Tragically, church officials from Uganda, Rwanda, Tanzania, Nigeria, Kenya, Australia and Anglican North America announced that the statement did not go far enough to exclude and condemn any support for LGBT people.

All of the African countries listed above imprison LGBT people because of who they are. As a bishop in the midst of those countries, I am now a shepherd caring for the lost sheep who are persecuted by the church and prosecuted by the state. I preach the new covenant of Jesus Christ sealed in love as we read in John 15:12. This is the heart of the Gospel--the Good News. This sacrifice of love is mocked when sister churches tolerate or promote the violation of basic human rights. Life and liberty are at risk and we must hold each other accountable. A loving Anglican Communion should not keep quiet when a paper openly supports the “hanging of the homos,” including a fellow bishop! Is there no archbishop for the outcast and persecuted minorities in my congregation? Silence has the power to kill.

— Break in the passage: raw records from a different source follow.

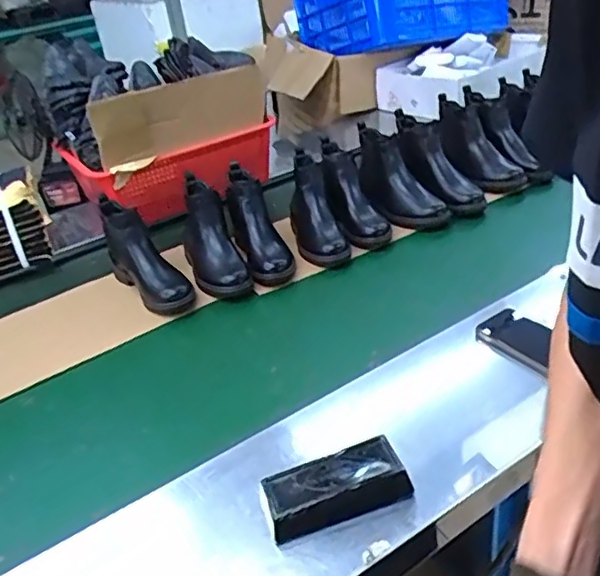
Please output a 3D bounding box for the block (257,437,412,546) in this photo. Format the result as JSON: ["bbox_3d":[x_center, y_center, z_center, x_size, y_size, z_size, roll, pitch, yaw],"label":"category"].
[{"bbox_3d":[0.037,0.220,0.666,0.156,0.052,0.062,-14,32,-9],"label":"block"}]

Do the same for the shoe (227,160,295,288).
[{"bbox_3d":[-0.084,-0.124,1.208,0.081,0.176,0.236,-15,32,-10],"label":"shoe"}]

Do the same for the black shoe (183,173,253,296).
[{"bbox_3d":[-0.182,-0.103,1.194,0.092,0.179,0.281,-16,32,-12],"label":"black shoe"}]

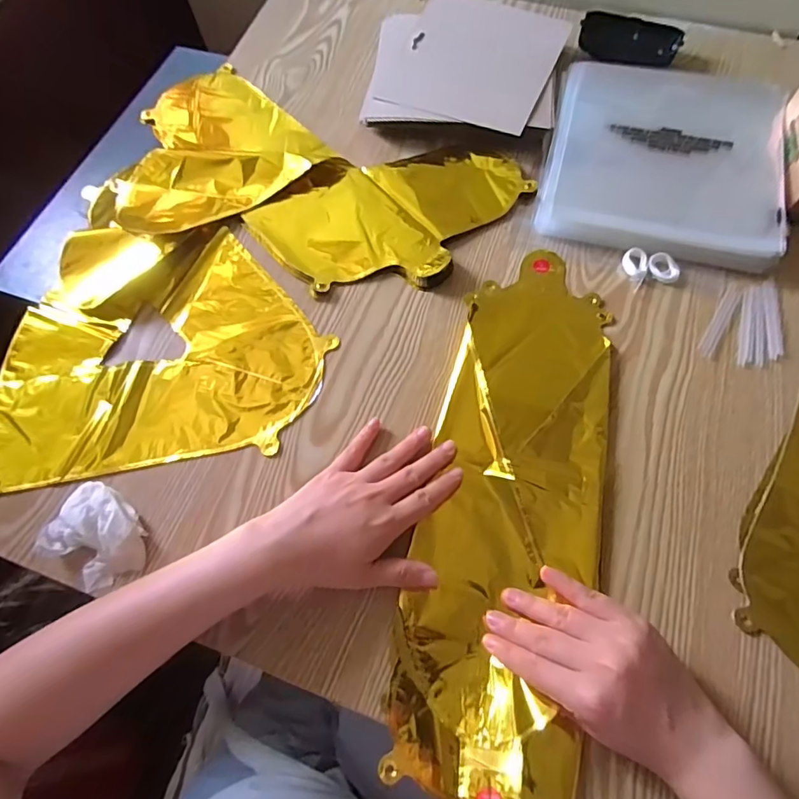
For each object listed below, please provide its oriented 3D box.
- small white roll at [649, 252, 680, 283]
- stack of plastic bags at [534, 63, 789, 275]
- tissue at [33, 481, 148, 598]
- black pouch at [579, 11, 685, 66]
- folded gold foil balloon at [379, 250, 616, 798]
[{"bbox_3d":[0.239,-0.119,0.452,0.021,0.009,0.029,-26,68,-9],"label":"small white roll"},{"bbox_3d":[0.257,-0.238,0.493,0.210,0.031,0.215,14,68,8],"label":"stack of plastic bags"},{"bbox_3d":[-0.226,0.104,0.372,0.077,0.024,0.061,32,72,15],"label":"tissue"},{"bbox_3d":[0.261,-0.405,0.569,0.108,0.026,0.059,12,67,8],"label":"black pouch"},{"bbox_3d":[0.089,0.068,0.379,0.130,0.025,0.430,12,66,8],"label":"folded gold foil balloon"}]

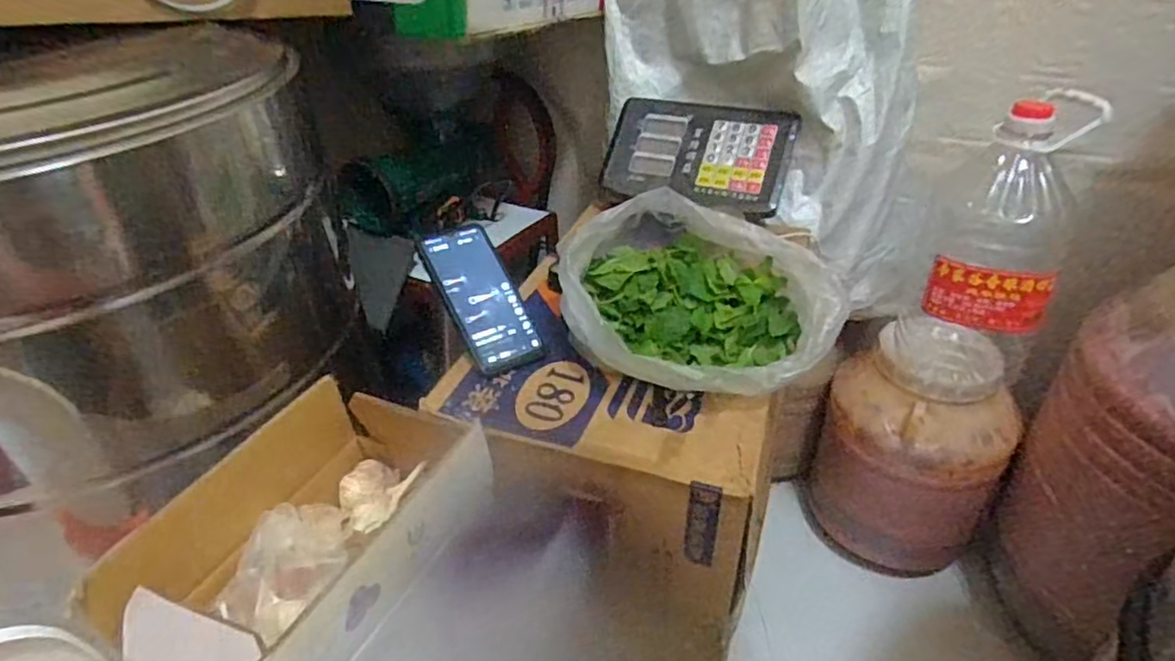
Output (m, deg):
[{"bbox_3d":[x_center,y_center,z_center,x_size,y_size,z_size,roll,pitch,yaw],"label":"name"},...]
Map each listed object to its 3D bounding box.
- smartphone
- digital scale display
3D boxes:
[{"bbox_3d":[-0.106,-0.035,0.674,0.081,0.012,0.157,-24,79,-35],"label":"smartphone"},{"bbox_3d":[0.141,-0.228,0.875,0.237,0.027,0.137,15,83,21],"label":"digital scale display"}]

The churches failed to protect minority communities in Europe during World War II when people were sent to the gas chambers and concentration camps. Many religious people in Europe emerged from that experience to help create the Declaration of Human Rights.We now have sixty years of building an internationally recognized framework for the protection of human rights in every country. If Anglicans in one country dehumanize, persecute and imprison minorities we must be true to the Gospel and challenge such assaults on basic human rights.

African Anglicans have a rich and powerful history of speaking out on human rights in the most difficult of situations. Bishop Colenso worked with Zulus to establish an indigenous church while being fought by his fellow English bishops. Bishops Trevor Huddleston, John Taylor and Desmond Tutu resisted Apartheid. We must not demean our great tradition by oppressing LGBT minorities under the guise of an “Anglican Covenant.” The proposed Covenant speaks more from a Lambeth palace than from a Bethlehem stable. If we are to heal our bloody imperial past as Anglican Christians, we must not default to a 19th Century model of superiority. If we are to proclaim the blood of Jesus Christ is shed for all and be in solidarity with the marginalized, we need a Gospel framework.

If exclusionary forces prevail, the Episcopal Church and others may find themselves abandoned.But just as my ministry is continuing without the support of my beloved Church of Uganda, the ministry of the Episcopal Church and other churches may also be in exile. Nevertheless, exile can lead us to a new journey towards wholeness and holiness. I have found a new calling in my 78th year on this beautiful earth and remain a faithful Anglican, even if the larger church rejects me and my people. We rejoice from the garages and stables for we are in good company with the one who came 2,000 years ago.